I’ve had a life of choices, of strength, of hard work and nothing for myself.

And now I want something that’s just mine. A man that will show me a tomorrow.”

“You’re looking for a forever, Christine. That’s something that won’t work for me.”

She nods, turning towards the door. She opens it and stands there, frozen, in the doorway. Then she speaks to me, just a few words: but they’re enough to make me realise that I can’t take the leap. Not even for her.

“You’re right, Ryan. I do want that. And I’m ready to risk everything to have it. I’d even risk losing you.”

I can’t do that, Christine. I could never stand losing you.

I lift my gaze and let her words pierce through me.

“I want a forever, or I don’t want anything.”

And that’s how it really ends for me and her.

In the worst way possible.

It ends with me shuffling out the door and heading down the stairs.

It ends with me getting into my car and driving away, just like I always do.

It ends with my trying to hold back my tears, to suppress the pain that has come back to suffocate me.

It’s a different pain: more intense, more oppressive.

The type of pain that won’t let you breathe, won’t loosen its grip on you.
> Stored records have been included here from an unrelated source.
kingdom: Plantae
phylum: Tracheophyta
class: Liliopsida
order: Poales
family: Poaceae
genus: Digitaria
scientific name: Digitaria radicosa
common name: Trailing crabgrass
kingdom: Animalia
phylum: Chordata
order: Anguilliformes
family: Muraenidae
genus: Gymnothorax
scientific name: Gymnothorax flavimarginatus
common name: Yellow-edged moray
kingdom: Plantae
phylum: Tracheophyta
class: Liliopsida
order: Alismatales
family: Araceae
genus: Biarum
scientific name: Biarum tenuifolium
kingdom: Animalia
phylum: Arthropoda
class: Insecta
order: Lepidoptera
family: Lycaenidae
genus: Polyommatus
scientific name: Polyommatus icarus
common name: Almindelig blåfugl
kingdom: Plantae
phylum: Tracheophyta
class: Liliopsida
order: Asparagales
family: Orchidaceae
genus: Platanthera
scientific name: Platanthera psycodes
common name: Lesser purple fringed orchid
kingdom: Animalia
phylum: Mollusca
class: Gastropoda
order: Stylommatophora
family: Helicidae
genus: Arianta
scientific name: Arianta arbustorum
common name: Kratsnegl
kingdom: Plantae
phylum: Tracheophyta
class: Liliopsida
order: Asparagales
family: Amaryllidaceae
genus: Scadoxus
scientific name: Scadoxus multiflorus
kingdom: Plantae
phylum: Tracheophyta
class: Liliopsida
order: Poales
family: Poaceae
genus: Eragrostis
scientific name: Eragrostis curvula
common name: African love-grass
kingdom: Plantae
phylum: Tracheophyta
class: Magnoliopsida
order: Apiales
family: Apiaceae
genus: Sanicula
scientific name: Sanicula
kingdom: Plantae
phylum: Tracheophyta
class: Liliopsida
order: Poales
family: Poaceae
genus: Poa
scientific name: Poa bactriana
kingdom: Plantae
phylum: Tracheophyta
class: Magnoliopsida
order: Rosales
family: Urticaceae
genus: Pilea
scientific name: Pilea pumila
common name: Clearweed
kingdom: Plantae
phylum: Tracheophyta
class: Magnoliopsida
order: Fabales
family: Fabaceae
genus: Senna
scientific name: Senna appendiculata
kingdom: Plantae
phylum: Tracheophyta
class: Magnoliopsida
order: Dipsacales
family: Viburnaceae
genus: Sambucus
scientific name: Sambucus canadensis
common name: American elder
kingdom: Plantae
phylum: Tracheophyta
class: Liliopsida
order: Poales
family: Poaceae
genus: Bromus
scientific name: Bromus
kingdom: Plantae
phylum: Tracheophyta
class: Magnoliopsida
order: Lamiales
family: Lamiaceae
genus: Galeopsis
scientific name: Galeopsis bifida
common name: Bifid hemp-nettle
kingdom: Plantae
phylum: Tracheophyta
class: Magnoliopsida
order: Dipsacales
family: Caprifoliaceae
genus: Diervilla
And the pain that you inflict on other people hurts you even more: especially when they expected more from you. Then they look at you with eyes that tell you that they’ve finally realised that you’re not worth it. That you’re not the man they thought you were. That you’re not the man for her.

I’ve caused so much pain to the only person who’s capable of loving me silently, without asking too much of me. I left her in that same silence.

The person I tried with all my might not to love, who will hate me with all of hers.